*Text for analysis:*

============================================================

LKML Archive on lore.kernel.org
 help / color / Atom feed
From: "Rafael J. Wysocki" <rafael@kernel.org>
To: Leo Yan <leo.yan@linaro.org>
Cc: "Rafael J. Wysocki" <rafael.j.wysocki@intel.com>,
	"Peter Zijlstra (Intel)" <peterz@infradead.org>,
	Daniel Lezcano <daniel.lezcano@linaro.org>,
	Vincent Guittot <vincent.guittot@linaro.org>,
	Linux Kernel Mailing List <linux-kernel@vger.kernel.org>,
	Linux PM <linux-pm@vger.kernel.org>
Subject: Re: [RESEND PATCH v1 1/2] cpuidle: menu: Correct the criteria for stopping tick
Date: Thu, 9 Aug 2018 22:47:17 +0200
Message-ID: <CAJZ5v0hU3Qp3ycJ=aGHtPMMC_6A+XsByYALYN22dz2VJ1Z0MgQ@mail.gmail.com> (raw)
In-Reply-To: <1533835203-5789-2-git-send-email-leo.yan@linaro.org>

On Thu, Aug 9, 2018 at 7:20 PM, Leo Yan <leo.yan@linaro.org> wrote:
> The criteria for keeping tick running is the prediction duration is less
> than TICK_USEC,

Yes, because if the predicted idle duration is less than the tick
period, stopping the tick is pointless overhead (if the governor
predicts a CPU wakeup within the tick period length range, it may as
well let the tick run, because the CPU will be woken up relatively
shortly anyway).

> the mainline kernel configures HZ=250 so TICK_USEC equals

To be precise, other values of HZ may be used too, depending on how
the kernel is configured.

> to 4000us, so any prediction is less than 4000us will not stop tick and
> the idle state will be fixed up to one shallow state.  On the other hand,
> let's use 96boards Hikey (CA53 octa-CPUs) as an example, the platform has
> the deepest C-state is cluster off state which its 'target_residency' is
> 2700us, if the 'menu' governor predicts the next idle duration is any
> value fallen into the range [2700us, 4000us), then the 'menu' governor
> will keep sched tick running and and roll back to a shallow CPU off state
> rather than cluster off state.

============================================================

*Problem:* Can you update the mailing list reply from "Yes, because if" up to and including "shortly anyway)." so that "unnecessary overhead" replaces "pointless overhead"? Rely only on the mailing list reply.

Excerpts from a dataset
============================================================

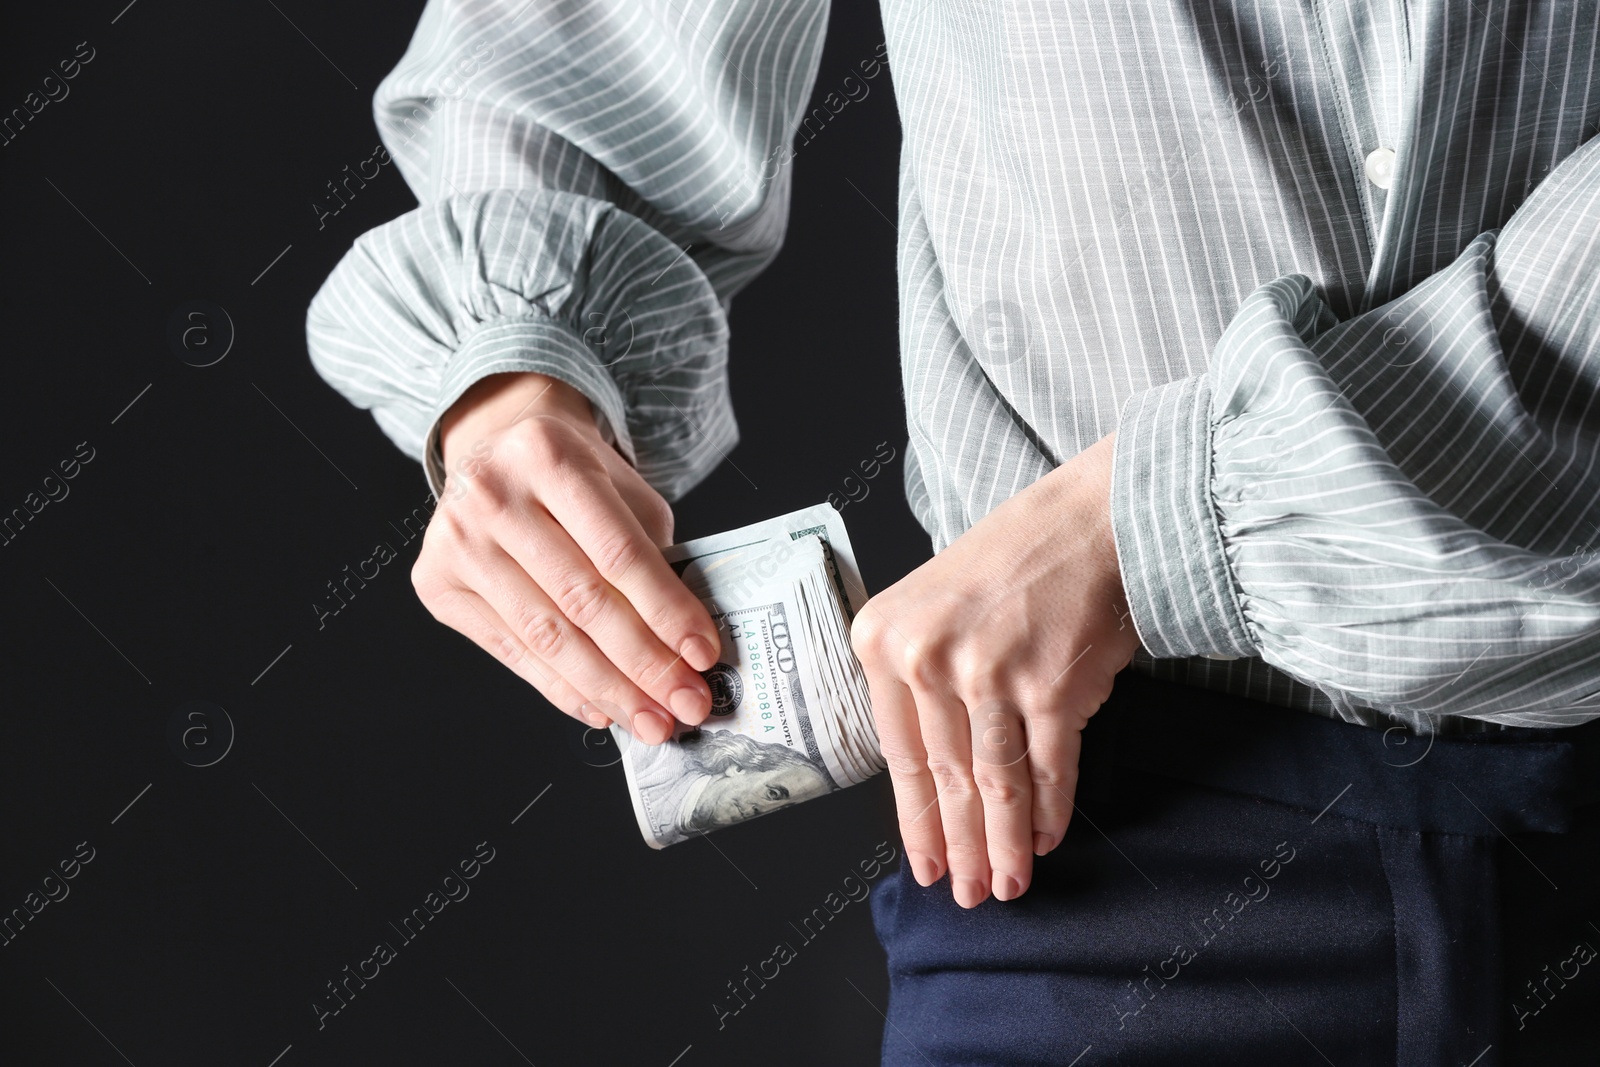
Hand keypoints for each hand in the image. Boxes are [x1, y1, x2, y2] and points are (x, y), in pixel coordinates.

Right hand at [411, 371, 721, 743]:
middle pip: (581, 600)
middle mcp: (493, 496)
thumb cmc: (571, 476)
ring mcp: (457, 542)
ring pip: (545, 636)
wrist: (496, 449)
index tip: (703, 654)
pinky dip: (562, 688)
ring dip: (607, 689)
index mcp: (548, 455)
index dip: (665, 610)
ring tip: (651, 720)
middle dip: (643, 664)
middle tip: (686, 703)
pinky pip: (512, 652)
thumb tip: (685, 645)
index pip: (618, 552)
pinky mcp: (437, 584)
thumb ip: (651, 553)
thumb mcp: (621, 490)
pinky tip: (602, 708)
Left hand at [849, 431, 1138, 906]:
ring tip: (1008, 884)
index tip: (924, 863)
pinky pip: (1047, 768)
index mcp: (883, 639)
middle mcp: (926, 657)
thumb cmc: (1016, 559)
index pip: (898, 752)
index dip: (915, 819)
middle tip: (968, 892)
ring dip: (1005, 843)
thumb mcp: (933, 606)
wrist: (1095, 518)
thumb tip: (932, 781)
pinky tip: (1046, 840)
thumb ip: (919, 681)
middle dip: (961, 844)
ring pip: (995, 782)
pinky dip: (1049, 810)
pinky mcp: (1051, 685)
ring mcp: (988, 672)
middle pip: (946, 775)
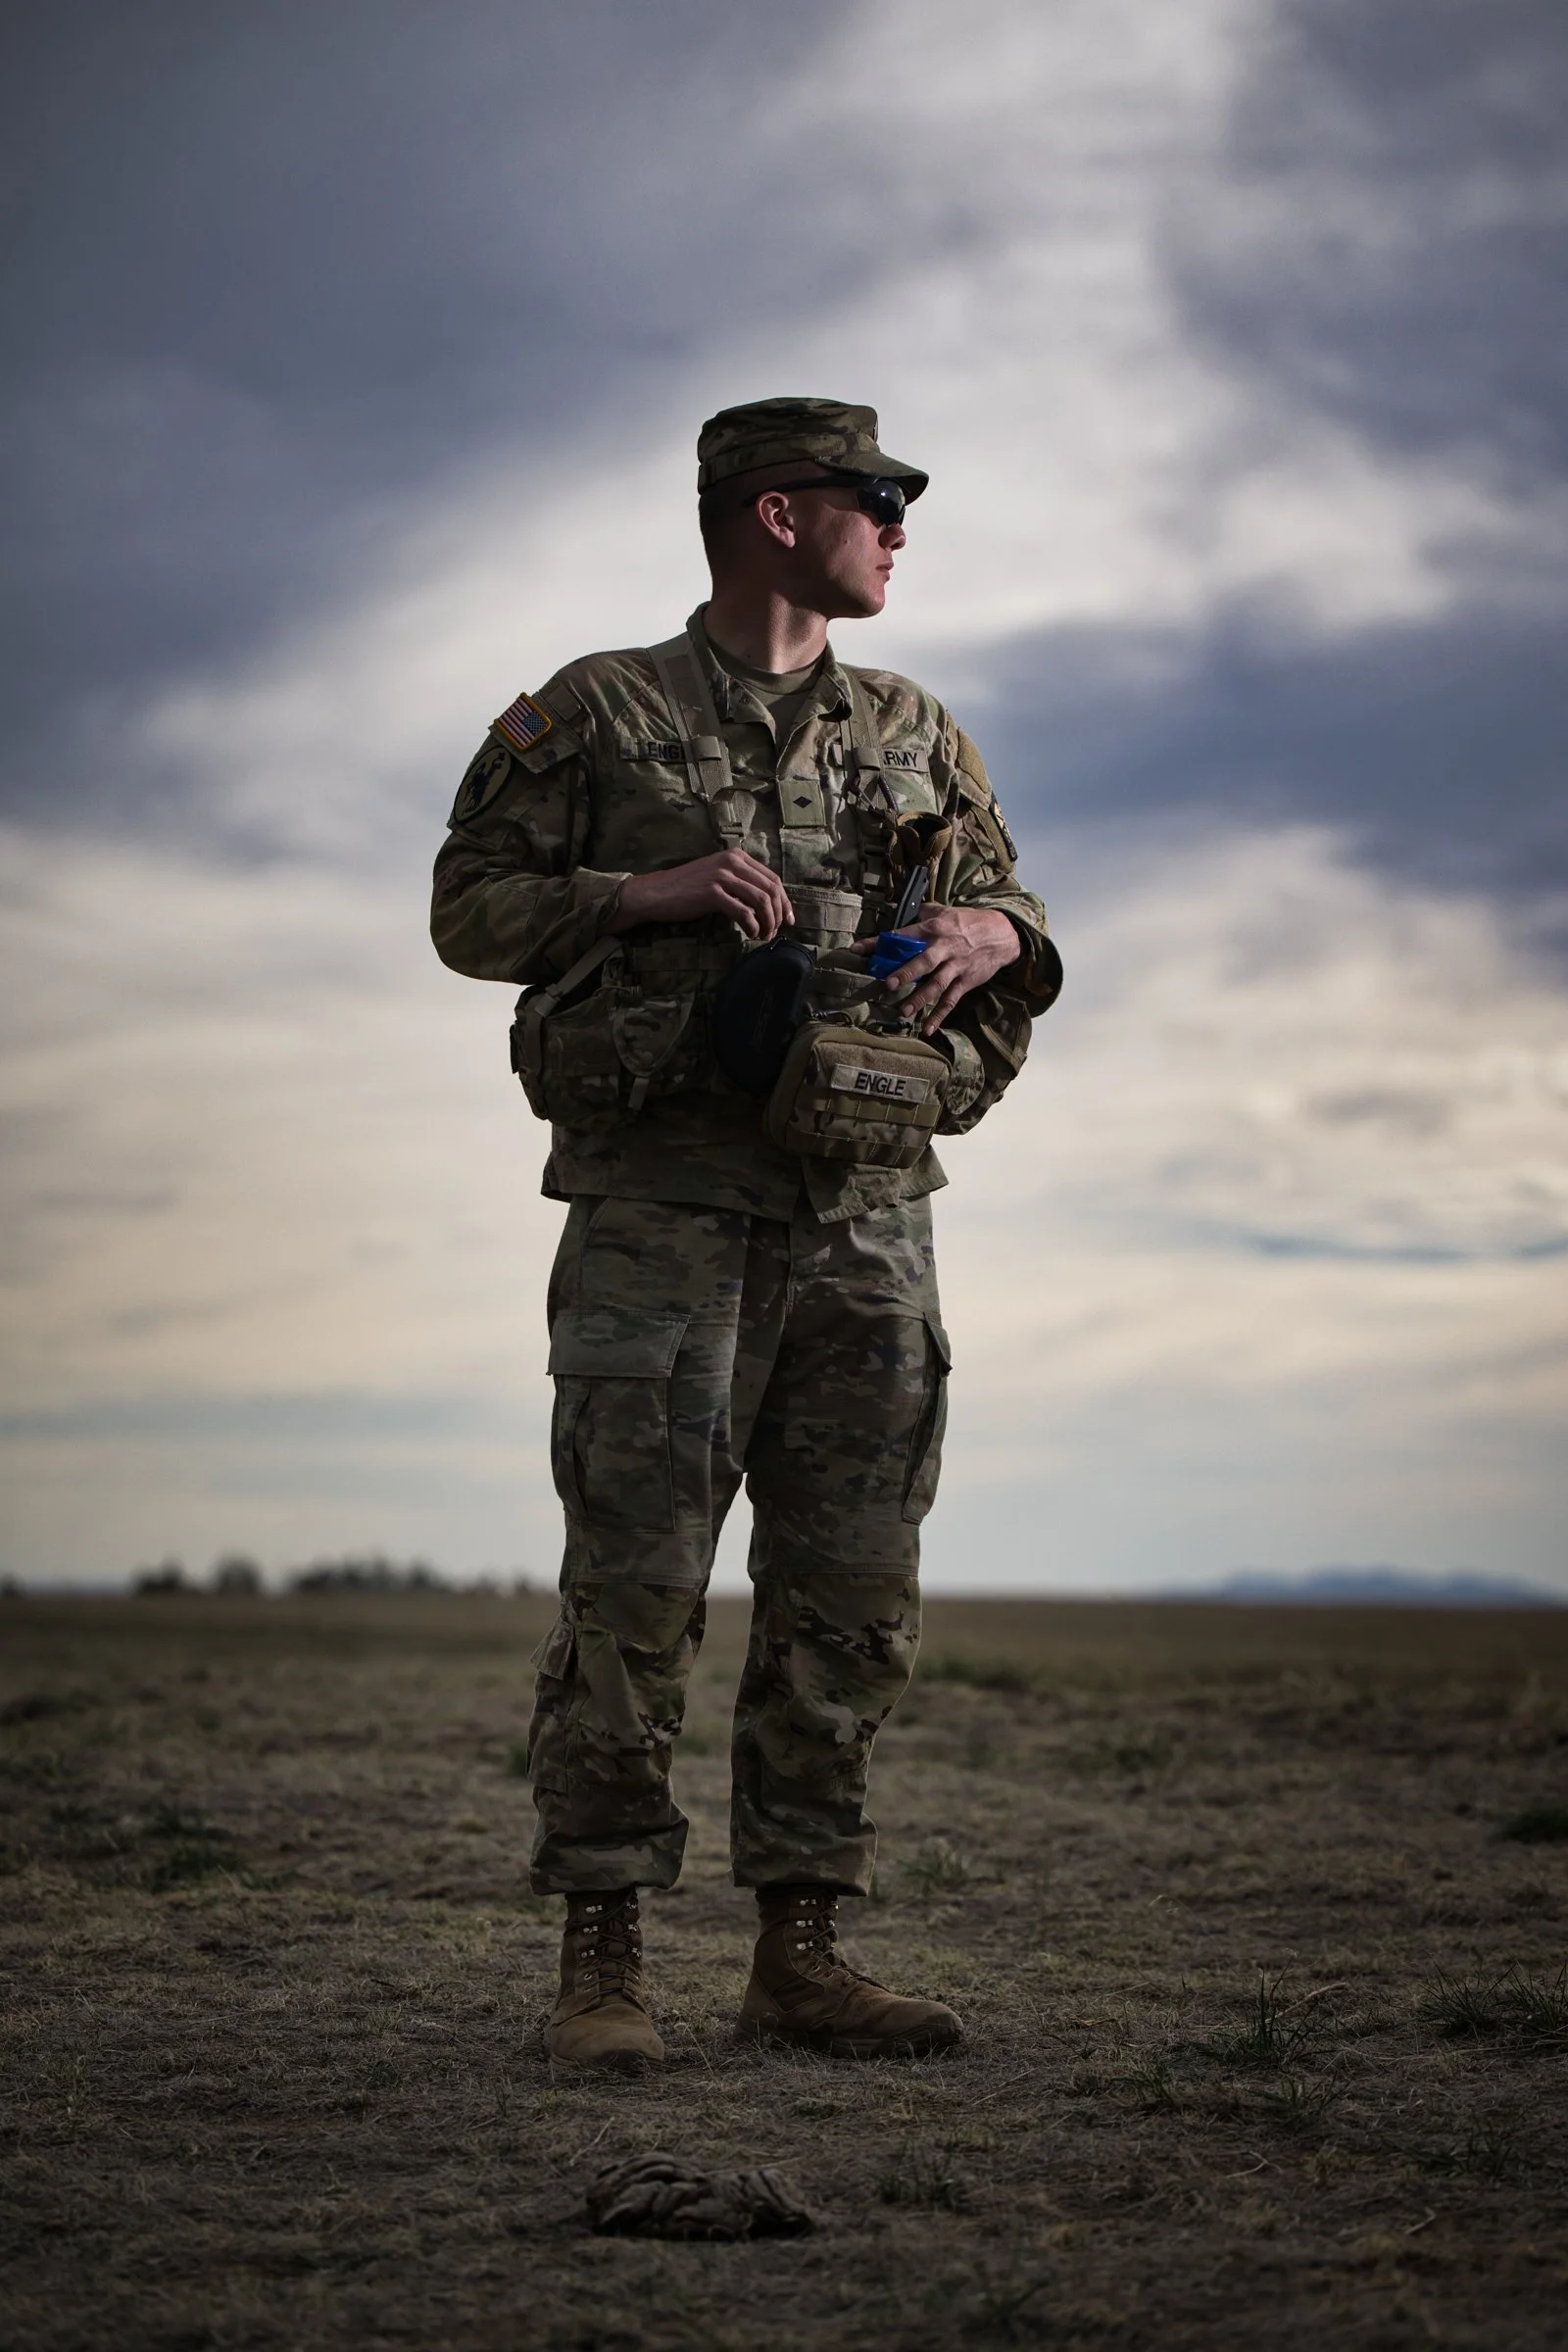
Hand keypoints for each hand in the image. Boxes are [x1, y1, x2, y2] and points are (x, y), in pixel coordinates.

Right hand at [609, 850, 793, 940]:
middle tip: (776, 932)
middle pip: (771, 889)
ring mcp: (721, 876)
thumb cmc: (687, 889)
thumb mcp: (717, 876)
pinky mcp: (712, 893)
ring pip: (761, 901)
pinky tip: (750, 934)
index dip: (785, 901)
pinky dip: (752, 926)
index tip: (788, 919)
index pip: (772, 878)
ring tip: (764, 936)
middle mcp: (731, 861)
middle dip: (779, 914)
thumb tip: (768, 902)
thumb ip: (740, 881)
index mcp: (736, 856)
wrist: (656, 892)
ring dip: (768, 922)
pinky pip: (743, 912)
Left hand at [852, 903, 1019, 1033]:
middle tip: (889, 984)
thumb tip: (903, 911)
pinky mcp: (966, 982)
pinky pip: (951, 1000)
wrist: (1003, 935)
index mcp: (934, 928)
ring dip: (920, 999)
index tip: (857, 949)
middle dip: (906, 972)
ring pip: (937, 985)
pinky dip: (939, 1016)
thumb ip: (924, 912)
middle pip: (924, 961)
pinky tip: (927, 1029)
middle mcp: (944, 948)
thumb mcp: (946, 910)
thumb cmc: (969, 922)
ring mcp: (956, 967)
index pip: (902, 935)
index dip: (878, 942)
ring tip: (903, 1011)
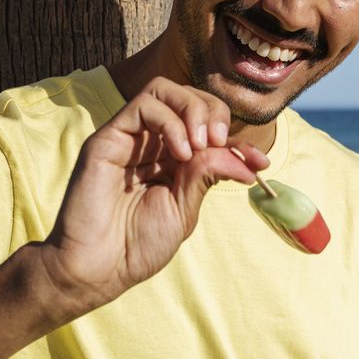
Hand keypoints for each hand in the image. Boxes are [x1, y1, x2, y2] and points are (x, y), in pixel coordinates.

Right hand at [40, 77, 269, 315]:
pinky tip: (180, 152)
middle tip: (221, 144)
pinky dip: (170, 121)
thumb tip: (243, 159)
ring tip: (201, 144)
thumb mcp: (184, 210)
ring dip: (194, 110)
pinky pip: (143, 105)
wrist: (98, 268)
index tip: (259, 162)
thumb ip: (207, 176)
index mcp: (170, 161)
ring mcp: (129, 138)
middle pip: (188, 98)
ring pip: (165, 91)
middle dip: (215, 114)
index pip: (208, 128)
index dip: (238, 139)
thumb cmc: (136, 246)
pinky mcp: (108, 138)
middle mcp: (150, 143)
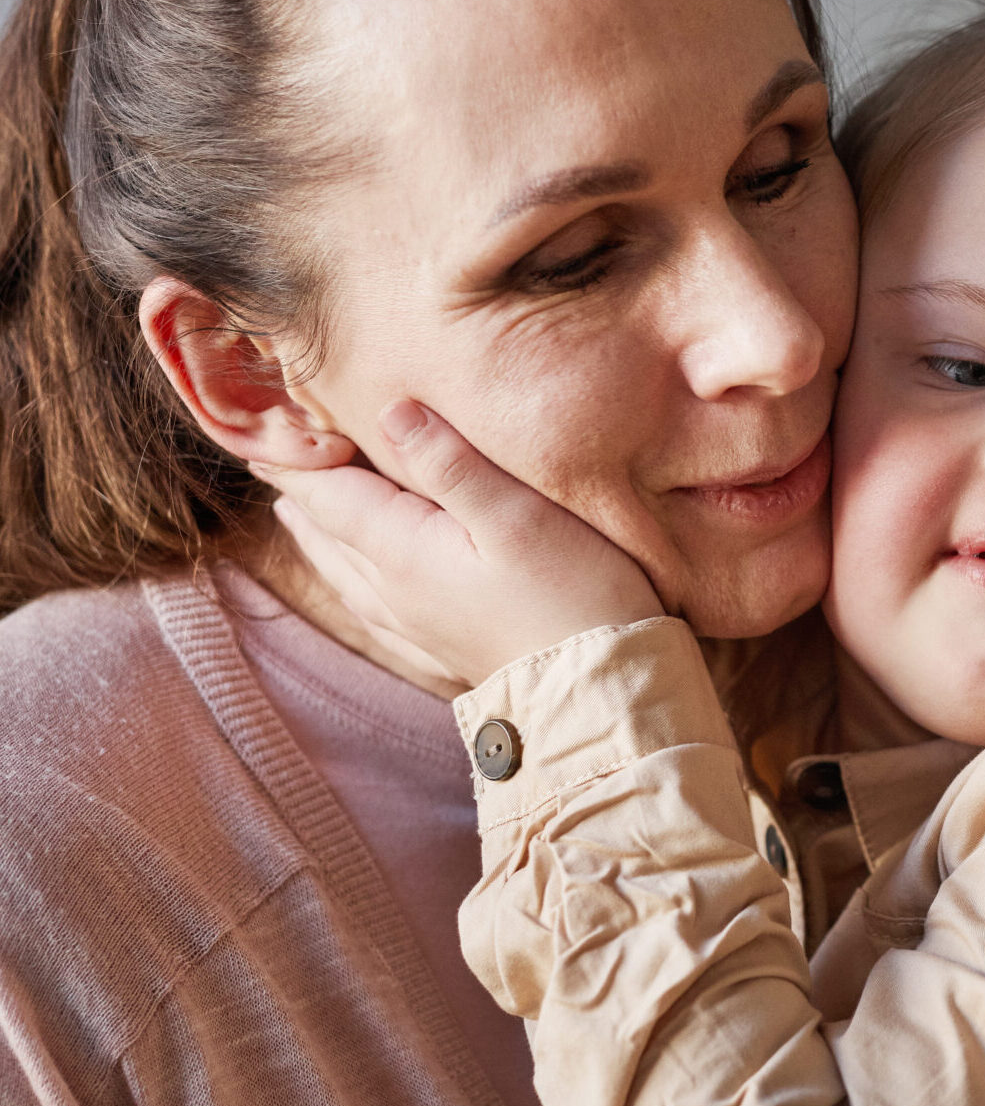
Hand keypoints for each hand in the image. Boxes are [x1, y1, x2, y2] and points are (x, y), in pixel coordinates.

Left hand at [257, 400, 662, 686]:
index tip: (262, 427)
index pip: (328, 494)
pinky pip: (372, 606)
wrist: (602, 694)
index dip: (295, 458)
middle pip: (328, 531)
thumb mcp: (517, 515)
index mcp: (403, 552)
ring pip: (345, 571)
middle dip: (300, 491)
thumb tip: (391, 411)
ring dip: (319, 534)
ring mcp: (416, 625)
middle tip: (273, 456)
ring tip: (298, 512)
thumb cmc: (573, 595)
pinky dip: (349, 578)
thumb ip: (451, 463)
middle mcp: (394, 591)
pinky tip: (357, 585)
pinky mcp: (442, 646)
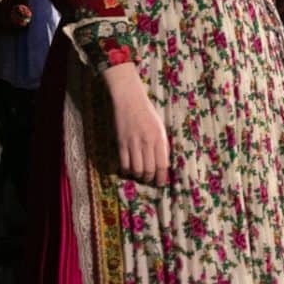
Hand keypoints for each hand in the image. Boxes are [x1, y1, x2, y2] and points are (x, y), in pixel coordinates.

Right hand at [106, 63, 169, 185]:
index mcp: (159, 138)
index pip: (162, 164)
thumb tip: (163, 164)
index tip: (161, 183)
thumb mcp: (160, 127)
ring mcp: (133, 142)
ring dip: (138, 176)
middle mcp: (147, 141)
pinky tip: (128, 170)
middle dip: (150, 179)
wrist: (129, 100)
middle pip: (149, 169)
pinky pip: (123, 163)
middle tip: (150, 181)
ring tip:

============================================================

*Answer to the exercise:*
Yes, because if the predicted idle duration is less than the tick
period, stopping the tick is unnecessary overhead (if the governor
predicts a CPU wakeup within the tick period length range, it may as
well let the tick run, because the CPU will be woken up relatively
shortly anyway).